* [Pedido 1] Segundo a matéria sobre a CPI da Previdência, qual emenda constitucional criou o fundo poupador da Previdência?
* [Pedido 2] Traduza para o inglês a frase "O Estado percebeu que não somos previdentes", da matéria sobre a CPI da Previdência.
* [Pedido 3] Por favor, transcreva da matéria sobre a CPI da Previdência o trecho de "Irresponsabilidade" até "custeia a Previdência.".

* [Texto para leitura]
· · ·
Jornal do Senado - 30/05/2017
Especialistas em direito previdenciário ouvidos em debate da CPI disseram que a proposta do governo em análise no Congresso parte de diagnósticos equivocados e de premissas seletivas
Advogados especialistas em direito previdenciário ouvidos ontem pela Comissão Parlamentar de Inquérito da Previdência (CPI) foram unânimes em afirmar que a reforma proposta pelo Executivo para o setor parte de “diagnósticos equivocados” e “premissas seletivas”. Segundo uma das convidadas da audiência, Thais Riedel, os cálculos que apontam deficit no setor deliberadamente excluem receitas que, enquanto não têm caráter diretamente previdenciário, existem para minimizar riscos do sistema como um todo. — Quando se desconsidera o conjunto das contribuições, desconfigura-se o que foi pensado na Constituição em termos de custeio. O regime de repartição consegue pagar uma maior quantidade de riscos porque no grupo eles se diluem.
A advogada disse que o problema do envelhecimento populacional, que reduz a proporção entre população ativa e inativa ao longo do tempo, já foi considerado na elaboração do sistema. A Previdência é abastecida com cobranças sobre lucros das empresas, importações e loterias, por exemplo, porque essas bases de cálculo, segundo ela, estão mais imunes a mudanças na pirâmide etária. Para Thais, o regime atual, em que a Previdência é integrada a áreas como saúde e assistência social, é o mais eficiente para proteger a população de forma sustentável, pois usa as contribuições para garantir a qualidade de vida, que, por sua vez, vai garantir que a população economicamente ativa continue produtiva e contribuindo. — O Estado percebeu que não somos previdentes. É da nossa natureza. Não pensamos que há riscos inerentes à existência humana. Não temos, normalmente, disciplina de fazer uma poupança para uma eventual situação de risco.
Irresponsabilidade
O advogado Diego Cherulli observou que o cálculo que aponta deficit mistura os servidores públicos federais e os militares ao Regime Geral da Previdência Social (RGPS), “o que é incorreto, porque eles possuem regimes próprios, com custeio à parte, e não integram a seguridade social”. Para Cherulli, o Executivo tem usado mal o “fundo poupador” da Previdência. Criado pela Emenda Constitucional 20/1998, com o objetivo de guardar e investir eventuais superavits previdenciários para o futuro, o fundo tem sido usado por sucessivos governos como caixa para despesas correntes. — Quando o legislador diversificou a base de financiamento, sabia que iria sobrar e que precisaria poupar para garantir o pagamento dos benefícios no futuro. Os técnicos não se adaptaram às novas disposições e mantiveram a aplicabilidade da regra antiga: só folha de pagamento custeia a Previdência.
Essa prática se enquadra como violação da Lei de Responsabilidade Fiscal.
· · ·
* [Itens fornecidos]
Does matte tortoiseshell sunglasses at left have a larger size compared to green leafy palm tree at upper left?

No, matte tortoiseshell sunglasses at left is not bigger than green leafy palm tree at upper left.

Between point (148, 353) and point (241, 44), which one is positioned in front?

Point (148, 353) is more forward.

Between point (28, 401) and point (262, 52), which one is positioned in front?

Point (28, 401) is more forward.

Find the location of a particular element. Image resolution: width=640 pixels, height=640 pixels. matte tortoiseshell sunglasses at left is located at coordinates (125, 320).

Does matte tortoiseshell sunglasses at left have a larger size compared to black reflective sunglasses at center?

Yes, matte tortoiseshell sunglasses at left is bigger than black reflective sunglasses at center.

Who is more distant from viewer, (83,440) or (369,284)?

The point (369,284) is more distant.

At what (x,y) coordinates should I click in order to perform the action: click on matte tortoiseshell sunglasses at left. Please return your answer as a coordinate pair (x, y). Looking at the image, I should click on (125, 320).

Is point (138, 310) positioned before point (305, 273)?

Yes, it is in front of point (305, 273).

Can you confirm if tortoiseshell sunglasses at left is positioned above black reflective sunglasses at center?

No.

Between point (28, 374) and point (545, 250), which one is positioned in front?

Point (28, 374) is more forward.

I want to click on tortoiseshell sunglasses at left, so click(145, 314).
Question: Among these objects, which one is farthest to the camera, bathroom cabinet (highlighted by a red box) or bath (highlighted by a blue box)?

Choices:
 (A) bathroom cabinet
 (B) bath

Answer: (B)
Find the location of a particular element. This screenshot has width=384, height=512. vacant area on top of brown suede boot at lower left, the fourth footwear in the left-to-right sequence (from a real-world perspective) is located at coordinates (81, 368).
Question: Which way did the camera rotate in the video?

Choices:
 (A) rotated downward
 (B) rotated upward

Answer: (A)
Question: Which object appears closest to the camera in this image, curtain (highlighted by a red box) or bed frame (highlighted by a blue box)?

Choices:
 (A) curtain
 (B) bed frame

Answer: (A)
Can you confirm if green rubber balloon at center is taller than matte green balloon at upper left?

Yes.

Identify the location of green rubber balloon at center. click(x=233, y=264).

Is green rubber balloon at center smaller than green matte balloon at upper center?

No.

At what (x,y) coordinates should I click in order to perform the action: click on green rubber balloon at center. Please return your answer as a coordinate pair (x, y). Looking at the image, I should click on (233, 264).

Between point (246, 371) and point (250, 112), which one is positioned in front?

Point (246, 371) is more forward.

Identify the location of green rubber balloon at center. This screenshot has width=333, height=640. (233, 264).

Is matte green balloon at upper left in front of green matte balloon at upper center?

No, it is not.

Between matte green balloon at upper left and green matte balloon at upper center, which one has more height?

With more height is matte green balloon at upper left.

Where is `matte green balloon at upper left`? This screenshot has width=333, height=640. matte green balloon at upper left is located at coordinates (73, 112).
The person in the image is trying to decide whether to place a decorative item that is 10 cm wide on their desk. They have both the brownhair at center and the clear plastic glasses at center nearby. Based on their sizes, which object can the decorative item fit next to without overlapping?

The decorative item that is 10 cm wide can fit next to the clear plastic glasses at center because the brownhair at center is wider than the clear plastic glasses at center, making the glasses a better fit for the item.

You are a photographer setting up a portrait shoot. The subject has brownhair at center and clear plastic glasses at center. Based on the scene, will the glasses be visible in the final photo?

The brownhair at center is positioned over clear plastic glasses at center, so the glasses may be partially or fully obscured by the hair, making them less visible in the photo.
· · ·
* [Resposta escrita 1] A Emenda Constitucional 20/1998.

* [Resposta escrita 2] The State realized that we are not provident.

* [Resposta escrita 3]
Irresponsabilidade
O advogado Diego Cherulli observou que o cálculo que aponta deficit mistura os servidores públicos federais e os militares ao Regime Geral da Previdência Social (RGPS), “o que é incorreto, porque eles possuem regimes próprios, com custeio à parte, e não integram a seguridade social”. Para Cherulli, o Executivo tem usado mal o “fundo poupador” da Previdência. Criado pela Emenda Constitucional 20/1998, com o objetivo de guardar e investir eventuais superavits previdenciários para o futuro, o fundo tem sido usado por sucessivos governos como caixa para despesas correntes. — Quando o legislador diversificou a base de financiamento, sabia que iria sobrar e que precisaria poupar para garantir o pagamento dos benefícios no futuro. Os técnicos não se adaptaram às novas disposições e mantiveram a aplicabilidade da regra antiga: só folha de pagamento custeia a Previdência.